Inés Suárez halla agua en el desierto de Atacama, 1541  Muchos hombres daban por inevitable la derrota y se opusieron al plan, argumentando que mantener con vida a los líderes indígenas era su única baza para sobrevivir, pero Inés insistió en continuar adelante con el plan; se encaminó a la vivienda en que se hallaban los cabecillas, y que protegían Francisco Rubio y Hernando de la Torre, dándoles la orden de ejecución. Testigos del suceso narran que de la Torre, al preguntar la manera en que debían dar muerte a los prisioneros, recibió por respuesta de Inés «De esta manera», tomando la espada del guardia y decapitando ella misma al primero, Quilicanta, y después a todos los caciques tomados como rehenes, y que retenía en su casa, por su propia mano, arrojando luego sus cabezas entre los atacantes. 
    Afirma un testimonio que «salió a la plaza y se dispuso frente a los soldados, enardeciendo sus ánimos con palabras de tan exaltadas alabanzas que la trataron como si fuese un valiente capitán, y no una mujer disfrazada de soldado con cota de hierro». Avivado el coraje de los españoles, éstos aprovecharon el desorden y la confusión causada entre los indígenas al topar con las cabezas decapitadas de sus caciques, logrando poner en fuga a los atacantes. La acción de Inés en esta batalla sería reconocida tres años después (1544) por Valdivia, quien la recompensó concediéndole una condecoración.

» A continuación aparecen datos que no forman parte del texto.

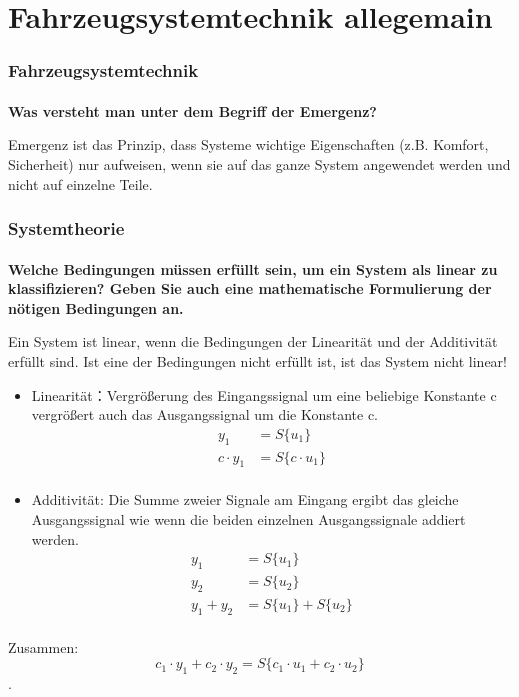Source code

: \part{Fahrzeugsystemtechnik allegemain}
\section{Fahrzeugsystemtechnik}
\subsection{}\textbf{Was versteht man unter dem Begriff der Emergenz?}

Emergenz ist das Prinzip, dass Systeme wichtige Eigenschaften (z.B. Komfort, Sicherheit) nur aufweisen, wenn sie auf das ganze System angewendet werden und nicht auf einzelne Teile.

\section{Systemtheorie}
\subsection{}
\textbf{Welche Bedingungen müssen erfüllt sein, um ein System als linear zu klassifizieren? Geben Sie auch eine mathematische Formulierung der nötigen Bedingungen an.}

Ein System ist linear, wenn die Bedingungen der Linearität und der Additivität erfüllt sind. Ist eine der Bedingungen nicht erfüllt ist, ist das System nicht linear!
\begin{itemize}
    \item Linearit\"at：Vergrößerung des Eingangssignal um eine beliebige Konstante c vergrößert auch das Ausgangssignal um die Konstante c.
          \begin{equation}
              \begin{aligned}
                  y_1        & =S\{u_1\}        \\
                  c\cdot y_1 & =S\{c\cdot u_1\} \\
              \end{aligned}
          \end{equation}
    \item Additivit\"at: Die Summe zweier Signale am Eingang ergibt das gleiche Ausgangssignal wie wenn die beiden einzelnen Ausgangssignale addiert werden.
          \begin{equation}
              \begin{aligned}
                  y_1     & =S\{u_1\}          \\
                  y_2     & =S\{u_2\}          \\
                  y_1+y_2 & =S\{u_1\}+S\{u_2\} \\
              \end{aligned}
          \end{equation}
\end{itemize}
Zusammen:
\begin{equation}
    c_1\cdot y_1+c_2\cdot y_2=S\{c_1\cdot u_1+c_2\cdot u_2\}
\end{equation}.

Gabinete de Inés Suárez en el Museo del Carmen de Maipú.
A la luz de los hechos posteriores, la unión de más de diez años entre Pedro de Valdivia e Inés Suárez no era bien vista entre algunos vecinos de marcado fervor religioso, hecho que se sumaba a otras críticas hacia el gobernador.

No obstante, la llegada de vecinos enemistados con Valdivia desde Chile provoca un juicio de residencia a Pedro de Valdivia, enfrentarse a los cargos en su contra, entre ellos la unión ilegitima con Inés Suárez. El virrey Pedro de la Gasca, después de escuchados los alegatos, lo exonera de todos los cargos, excepto en lo relacionado con Inés Suárez. La Gasca ordena imperativamente a Pedro de Valdivia que termine su relación con Inés Suárez, ordenándole casarla con un vecino de su elección. 
    Ante esto, Valdivia prometió su palabra de caballero de dar cumplimiento cabal a la sentencia dictada y arregla el matrimonio de Suárez con uno de sus mejores capitanes, Podrigo de Quiroga. Para entonces tenía ella 42 años.
    Tras casarse con Quiroga, Inés se caracterizó por llevar una vida tranquila y religiosa. Junto a su marido, quien fue persona principal en Chile, contribuyó a la construcción del templo de la Merced y de la ermita de Monserrat, en Santiago.  Doña Inés murió alrededor del año 1580, ya de avanzada edad.